YOUR TASK: Restate word for word every entry that appears below, skipping its pictures.

[Structured page parsing data]
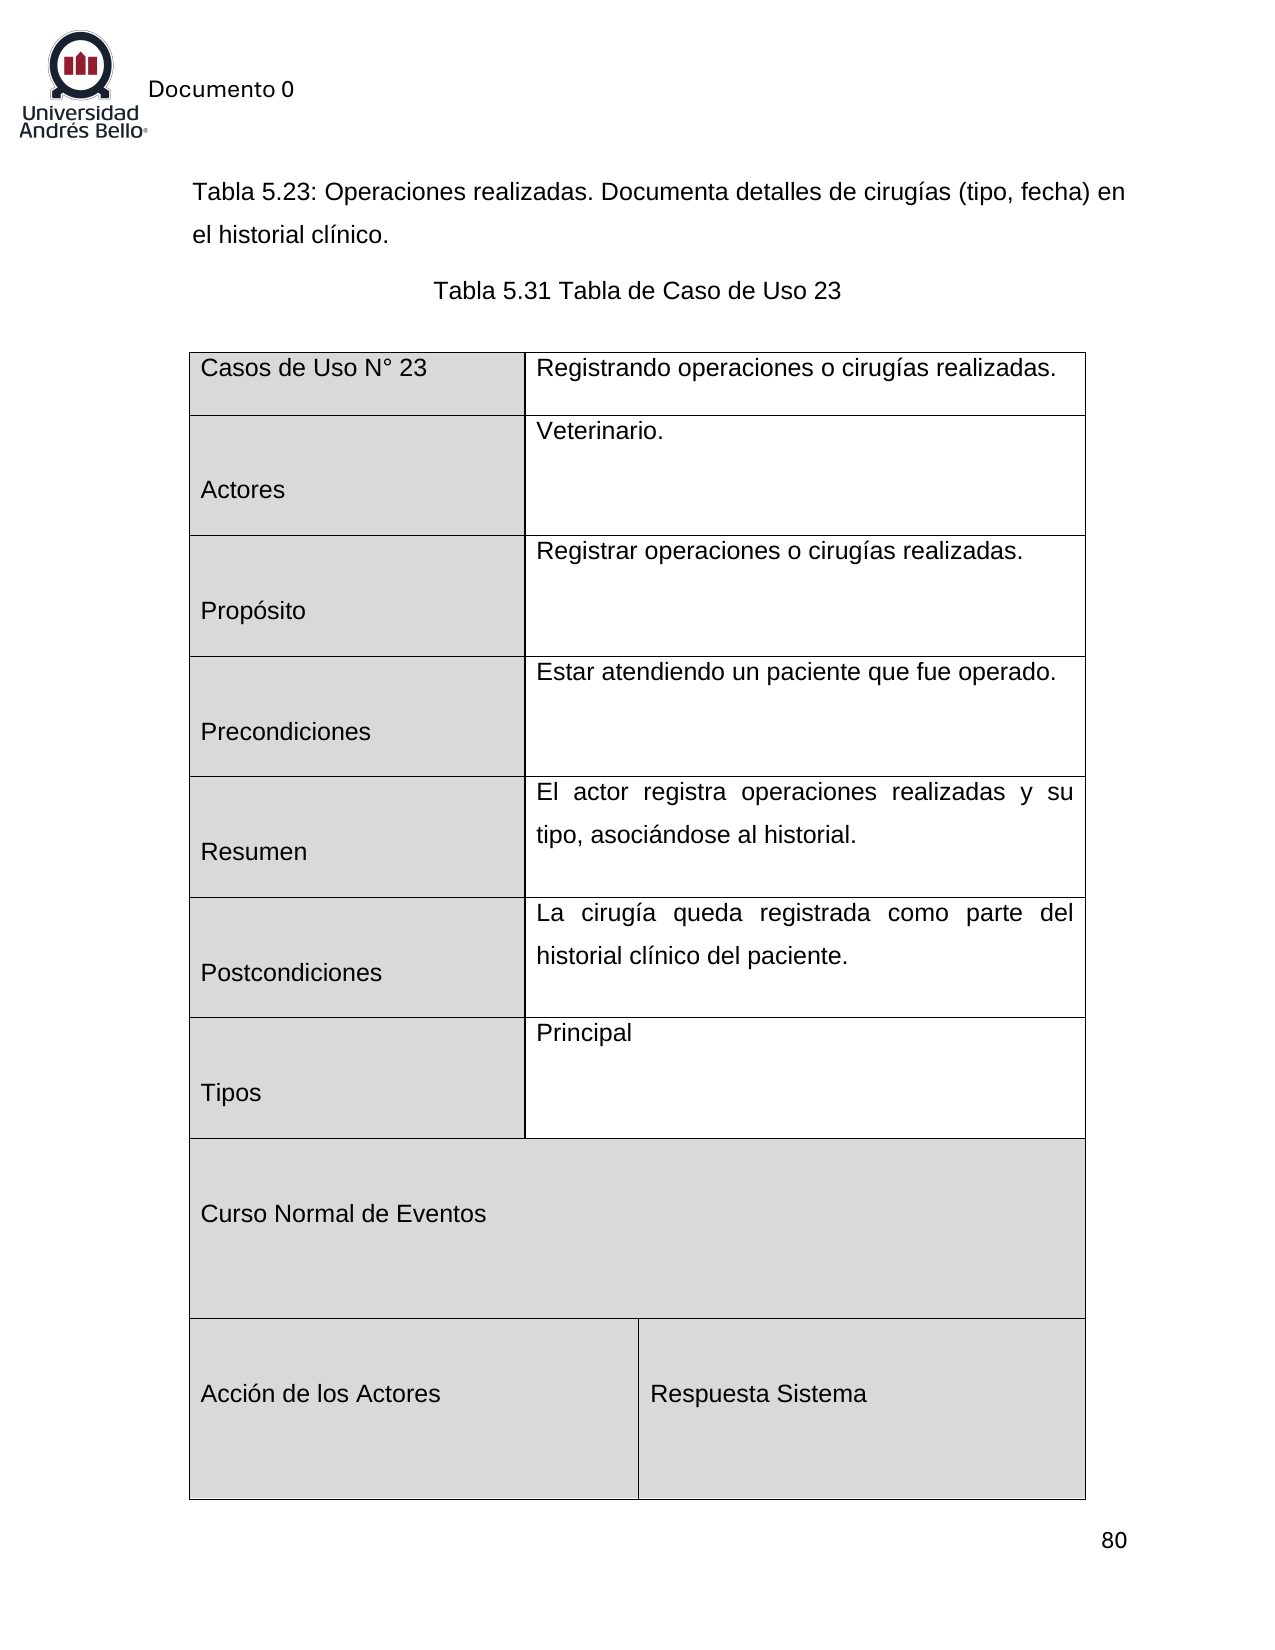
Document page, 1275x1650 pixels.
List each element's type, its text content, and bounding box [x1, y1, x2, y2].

table_cell Principal [526, 1018, 1085, 1138]
table_cell Precondiciones [190, 657, 524, 776]
table_cell Resumen [190, 777, 524, 897]
table_cell Registrar operaciones o cirugías realizadas. [526, 536, 1085, 656]
table_cell Estar atendiendo un paciente que fue operado. [526, 657, 1085, 776]
table_header Registrando operaciones o cirugías realizadas. [526, 353, 1085, 415]
table_cell Curso Normal de Eventos [190, 1139, 1085, 1318]
table_cell Tipos [190, 1018, 524, 1138]
table_cell Respuesta Sistema [639, 1319, 1085, 1498]
table_cell Veterinario. [526, 416, 1085, 535]
table_cell La cirugía queda registrada como parte del historial clínico del paciente. [526, 898, 1085, 1017]
text Tabla 5.23: Operaciones realizadas. Documenta detalles de cirugías (tipo, fecha) en el historial clínico. [192, 177, 1127, 249]
table_cell Acción de los Actores [190, 1319, 638, 1498]
picture [19, 30, 148, 138]
table_cell Postcondiciones [190, 898, 524, 1017]
text Tabla 5.23 Tabla de Caso de Uso 23 [148, 276, 1127, 304]
table_cell Actores [190, 416, 524, 535]
table_header Casos de Uso N° 23 [190, 353, 524, 415]
table_cell El actor registra operaciones realizadas y su tipo, asociándose al historial. [526, 777, 1085, 897]
table_cell Propósito [190, 536, 524, 656]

RESPONSE AREA:
Document page, 1275x1650 pixels.
List each element's type, its text content, and bounding box [x1, y1, x2, y2].

table_cell Principal [526, 1018, 1085, 1138]
table_cell Precondiciones [190, 657, 524, 776]
table_cell Resumen [190, 777, 524, 897]
table_cell Registrar operaciones o cirugías realizadas. [526, 536, 1085, 656]
table_cell Estar atendiendo un paciente que fue operado. [526, 657, 1085, 776]
table_header Registrando operaciones o cirugías realizadas. [526, 353, 1085, 415]
table_cell Curso Normal de Eventos [190, 1139, 1085, 1318]
table_cell Tipos [190, 1018, 524, 1138]
table_cell Respuesta Sistema [639, 1319, 1085, 1498]
table_cell Veterinario. [526, 416, 1085, 535]
table_cell La cirugía queda registrada como parte del historial clínico del paciente. [526, 898, 1085, 1017]
text Tabla 5.23: Operaciones realizadas. Documenta detalles de cirugías (tipo, fecha) en el historial clínico. [192, 177, 1127, 249]
table_cell Acción de los Actores [190, 1319, 638, 1498]
picture [19, 30, 148, 138]
table_cell Postcondiciones [190, 898, 524, 1017]
text Tabla 5.23 Tabla de Caso de Uso 23 [148, 276, 1127, 304]
table_cell Actores [190, 416, 524, 535]
table_header Casos de Uso N° 23 [190, 353, 524, 415]
table_cell El actor registra operaciones realizadas y su tipo, asociándose al historial. [526, 777, 1085, 897]
table_cell Propósito [190, 536, 524, 656]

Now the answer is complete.